## Activity
Among the entries below, take the line with "- [x] Handle form submission and API calls" and the line with "- [x] Create user feedback for all operations", and output them and every line between them exactly, with nothing else.

## Available data
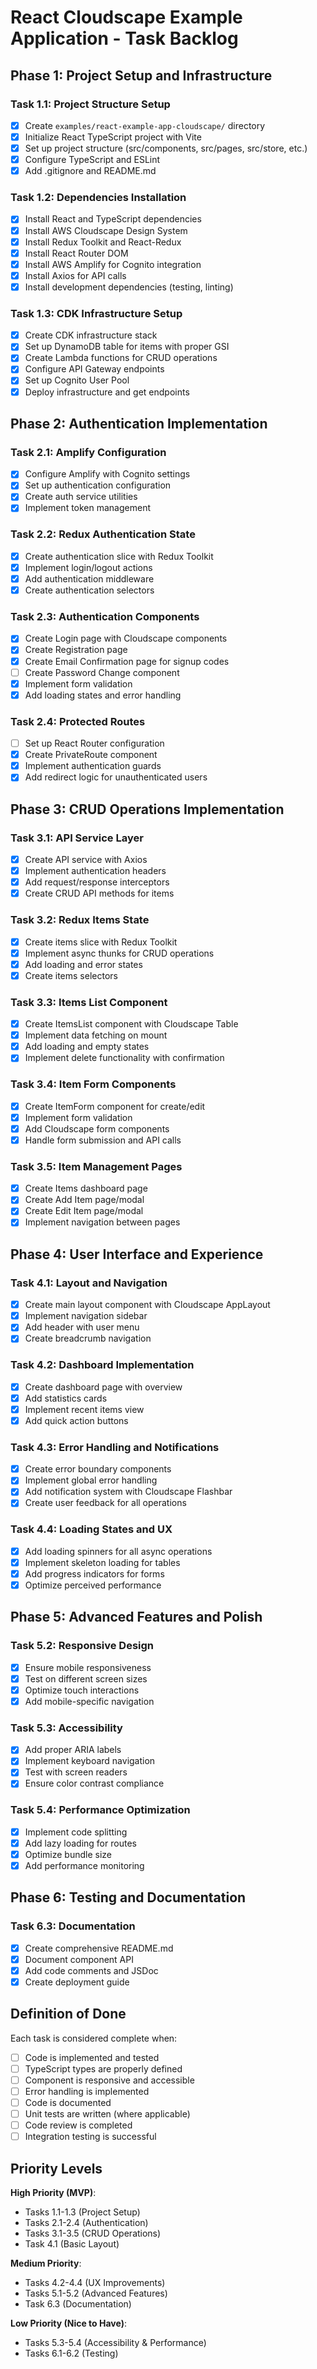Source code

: # React Cloudscape Example Application - Task Backlog

## Phase 1: Project Setup and Infrastructure

### Task 1.1: Project Structure Setup
- [x] Create `examples/react-example-app-cloudscape/` directory
- [x] Initialize React TypeScript project with Vite
- [x] Set up project structure (src/components, src/pages, src/store, etc.)
- [x] Configure TypeScript and ESLint
- [x] Add .gitignore and README.md

### Task 1.2: Dependencies Installation
- [x] Install React and TypeScript dependencies
- [x] Install AWS Cloudscape Design System
- [x] Install Redux Toolkit and React-Redux
- [x] Install React Router DOM
- [x] Install AWS Amplify for Cognito integration
- [x] Install Axios for API calls
- [x] Install development dependencies (testing, linting)

### Task 1.3: CDK Infrastructure Setup
- [x] Create CDK infrastructure stack
- [x] Set up DynamoDB table for items with proper GSI
- [x] Create Lambda functions for CRUD operations
- [x] Configure API Gateway endpoints
- [x] Set up Cognito User Pool
- [x] Deploy infrastructure and get endpoints

## Phase 2: Authentication Implementation

### Task 2.1: Amplify Configuration
- [x] Configure Amplify with Cognito settings
- [x] Set up authentication configuration
- [x] Create auth service utilities
- [x] Implement token management

### Task 2.2: Redux Authentication State
- [x] Create authentication slice with Redux Toolkit
- [x] Implement login/logout actions
- [x] Add authentication middleware
- [x] Create authentication selectors

### Task 2.3: Authentication Components
- [x] Create Login page with Cloudscape components
- [x] Create Registration page
- [x] Create Email Confirmation page for signup codes
- [ ] Create Password Change component
- [x] Implement form validation
- [x] Add loading states and error handling

### Task 2.4: Protected Routes
- [ ] Set up React Router configuration
- [x] Create PrivateRoute component
- [x] Implement authentication guards
- [x] Add redirect logic for unauthenticated users

## Phase 3: CRUD Operations Implementation

### Task 3.1: API Service Layer
- [x] Create API service with Axios
- [x] Implement authentication headers
- [x] Add request/response interceptors
- [x] Create CRUD API methods for items

### Task 3.2: Redux Items State
- [x] Create items slice with Redux Toolkit
- [x] Implement async thunks for CRUD operations
- [x] Add loading and error states
- [x] Create items selectors

### Task 3.3: Items List Component
- [x] Create ItemsList component with Cloudscape Table
- [x] Implement data fetching on mount
- [x] Add loading and empty states
- [x] Implement delete functionality with confirmation

### Task 3.4: Item Form Components
- [x] Create ItemForm component for create/edit
- [x] Implement form validation
- [x] Add Cloudscape form components
- [x] Handle form submission and API calls

### Task 3.5: Item Management Pages
- [x] Create Items dashboard page
- [x] Create Add Item page/modal
- [x] Create Edit Item page/modal
- [x] Implement navigation between pages

## Phase 4: User Interface and Experience

### Task 4.1: Layout and Navigation
- [x] Create main layout component with Cloudscape AppLayout
- [x] Implement navigation sidebar
- [x] Add header with user menu
- [x] Create breadcrumb navigation

### Task 4.2: Dashboard Implementation
- [x] Create dashboard page with overview
- [x] Add statistics cards
- [x] Implement recent items view
- [x] Add quick action buttons

### Task 4.3: Error Handling and Notifications
- [x] Create error boundary components
- [x] Implement global error handling
- [x] Add notification system with Cloudscape Flashbar
- [x] Create user feedback for all operations

### Task 4.4: Loading States and UX
- [x] Add loading spinners for all async operations
- [x] Implement skeleton loading for tables
- [x] Add progress indicators for forms
- [x] Optimize perceived performance

## Phase 5: Advanced Features and Polish

### Task 5.2: Responsive Design
- [x] Ensure mobile responsiveness
- [x] Test on different screen sizes
- [x] Optimize touch interactions
- [x] Add mobile-specific navigation

### Task 5.3: Accessibility
- [x] Add proper ARIA labels
- [x] Implement keyboard navigation
- [x] Test with screen readers
- [x] Ensure color contrast compliance

### Task 5.4: Performance Optimization
- [x] Implement code splitting
- [x] Add lazy loading for routes
- [x] Optimize bundle size
- [x] Add performance monitoring

## Phase 6: Testing and Documentation

### Task 6.3: Documentation
- [x] Create comprehensive README.md
- [x] Document component API
- [x] Add code comments and JSDoc
- [x] Create deployment guide

## Definition of Done

Each task is considered complete when:
- [ ] Code is implemented and tested
- [ ] TypeScript types are properly defined
- [ ] Component is responsive and accessible
- [ ] Error handling is implemented
- [ ] Code is documented
- [ ] Unit tests are written (where applicable)
- [ ] Code review is completed
- [ ] Integration testing is successful

## Priority Levels

**High Priority (MVP)**:
- Tasks 1.1-1.3 (Project Setup)
- Tasks 2.1-2.4 (Authentication)
- Tasks 3.1-3.5 (CRUD Operations)
- Task 4.1 (Basic Layout)

**Medium Priority**:
- Tasks 4.2-4.4 (UX Improvements)
- Tasks 5.1-5.2 (Advanced Features)
- Task 6.3 (Documentation)

**Low Priority (Nice to Have)**:
- Tasks 5.3-5.4 (Accessibility & Performance)
- Tasks 6.1-6.2 (Testing)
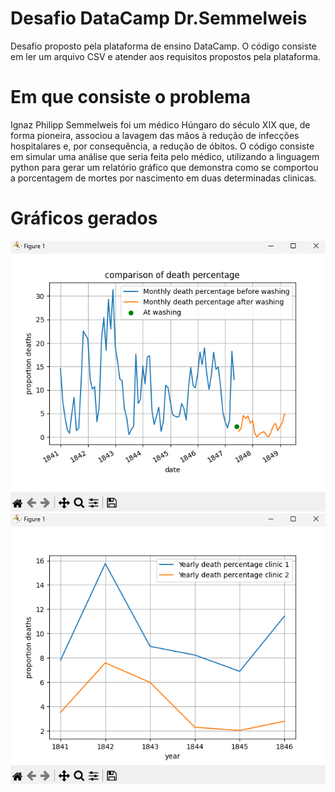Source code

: # Desafio DataCamp Dr.Semmelweis
Desafio proposto pela plataforma de ensino DataCamp. O código consiste em ler um arquivo CSV e atender aos requisitos propostos pela plataforma.

# Em que consiste o problema
Ignaz Philipp Semmelweis foi um médico Húngaro do século XIX que, de forma pioneira, associou a lavagem das mãos à redução de infecções hospitalares e, por consequência, a redução de óbitos. O código consiste em simular uma análise que seria feita pelo médico, utilizando a linguagem python para gerar um relatório gráfico que demonstra como se comportou a porcentagem de mortes por nascimento em duas determinadas clinicas.

# Gráficos gerados
![Layout](https://github.com/bbering/datacampSemmelweisChallenge/blob/main/drSemmelweisPython/monthlyComparisonGraph.png)
![Layout](https://github.com/bbering/datacampSemmelweisChallenge/blob/main/drSemmelweisPython/yearlyGraph.png)
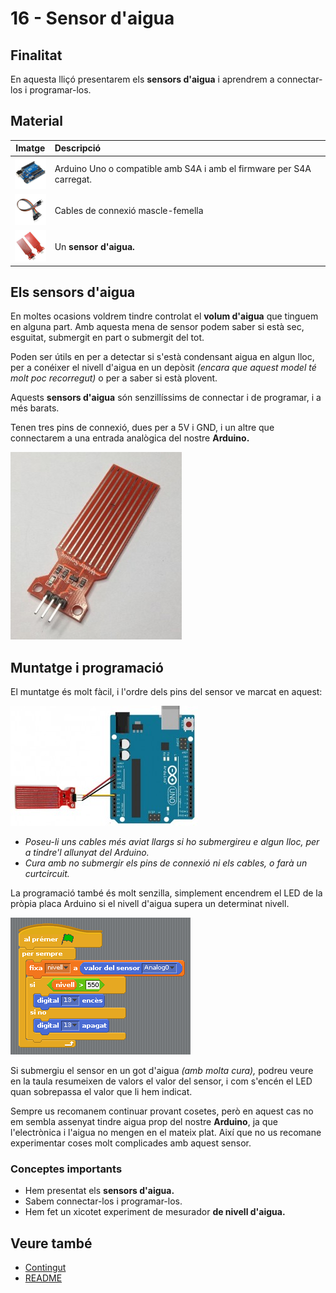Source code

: # 16 - Sensor d'aigua

## Finalitat

En aquesta lliçó presentarem els **sensors d'aigua** i aprendrem a
connectar-los i programar-los.

## Material

|                                Imatge                                | Descripció                                                           |
| :------------------------------------------------------------------: | :------------------------------------------------------------------- |
|    <img src="./../mat_img/mat_unor3.png" width="50" height="50">     | Arduino Uno o compatible amb S4A i amb el firmware per S4A carregat. |
|    <img src="./../mat_img/mat_dupont.png" width="50" height="50">    | Cables de connexió mascle-femella                                    |
| <img src="./../mat_img/mat_sensoraigua.jpeg" width="50" height="50"> | Un **sensor d'aigua.**                                               |

## Els sensors d'aigua

En moltes ocasions voldrem tindre controlat el **volum d'aigua** que tinguem en alguna part. Amb aquesta mena de sensor podem saber si està sec, esguitat, submergit en part o submergit del tot.

Poden ser útils en per a detectar si s'està condensant aigua en algun lloc, per a conéixer el nivell d'aigua en un depòsit _(encara que aquest model té molt poc recorregut)_ o per a saber si està plovent.

Aquests **sensors d'aigua** són senzillíssims de connectar i de programar, i a més barats.

Tenen tres pins de connexió, dues per a 5V i GND, i un altre que connectarem a una entrada analògica del nostre **Arduino.**

![Sensor d'aigua](Imatges/s4a_16_01.jpg)

## Muntatge i programació

El muntatge és molt fàcil, i l'ordre dels pins del sensor ve marcat en aquest:

![Muntatge](Imatges/s4a_16_02.jpg)

- _Poseu-li uns cables més aviat llargs si ho submergireu e algun lloc, per a tindre'l allunyat del Arduino._
- _Cura amb no submergir els pins de connexió ni els cables, o farà un curtcircuit._

La programació també és molt senzilla, simplement encendrem el LED de la pròpia placa Arduino si el nivell d'aigua supera un determinat nivell.

![Codi s4a16](Imatges/s4a_16_03.png)

Si submergiu el sensor en un got d'aigua _(amb molta cura),_ podreu veure en la taula resumeixen de valors el valor del sensor, i com s'encén el LED quan sobrepassa el valor que li hem indicat.

Sempre us recomanem continuar provant cosetes, però en aquest cas no em sembla assenyat tindre aigua prop del nostre **Arduino**, ja que l'electrònica i l'aigua no mengen en el mateix plat. Així que no us recomane experimentar coses molt complicades amb aquest sensor.

### Conceptes importants

- Hem presentat els **sensors d'aigua.**
- Sabem connectar-los i programar-los.
- Hem fet un xicotet experiment de mesurador **de nivell d'aigua.**

## Veure també

- [Contingut](../Contingut.md)
- [README](../README.md)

## Exercise result
- [x] Handle form submission and API calls

### Task 3.5: Item Management Pages
- [x] Create Items dashboard page
- [x] Create Add Item page/modal
- [x] Create Edit Item page/modal
- [x] Implement navigation between pages

## Phase 4: User Interface and Experience

### Task 4.1: Layout and Navigation
- [x] Create main layout component with Cloudscape AppLayout
- [x] Implement navigation sidebar
- [x] Add header with user menu
- [x] Create breadcrumb navigation

### Task 4.2: Dashboard Implementation
- [x] Create dashboard page with overview
- [x] Add statistics cards
- [x] Implement recent items view
- [x] Add quick action buttons

### Task 4.3: Error Handling and Notifications
- [x] Create error boundary components
- [x] Implement global error handling
- [x] Add notification system with Cloudscape Flashbar
- [x] Create user feedback for all operations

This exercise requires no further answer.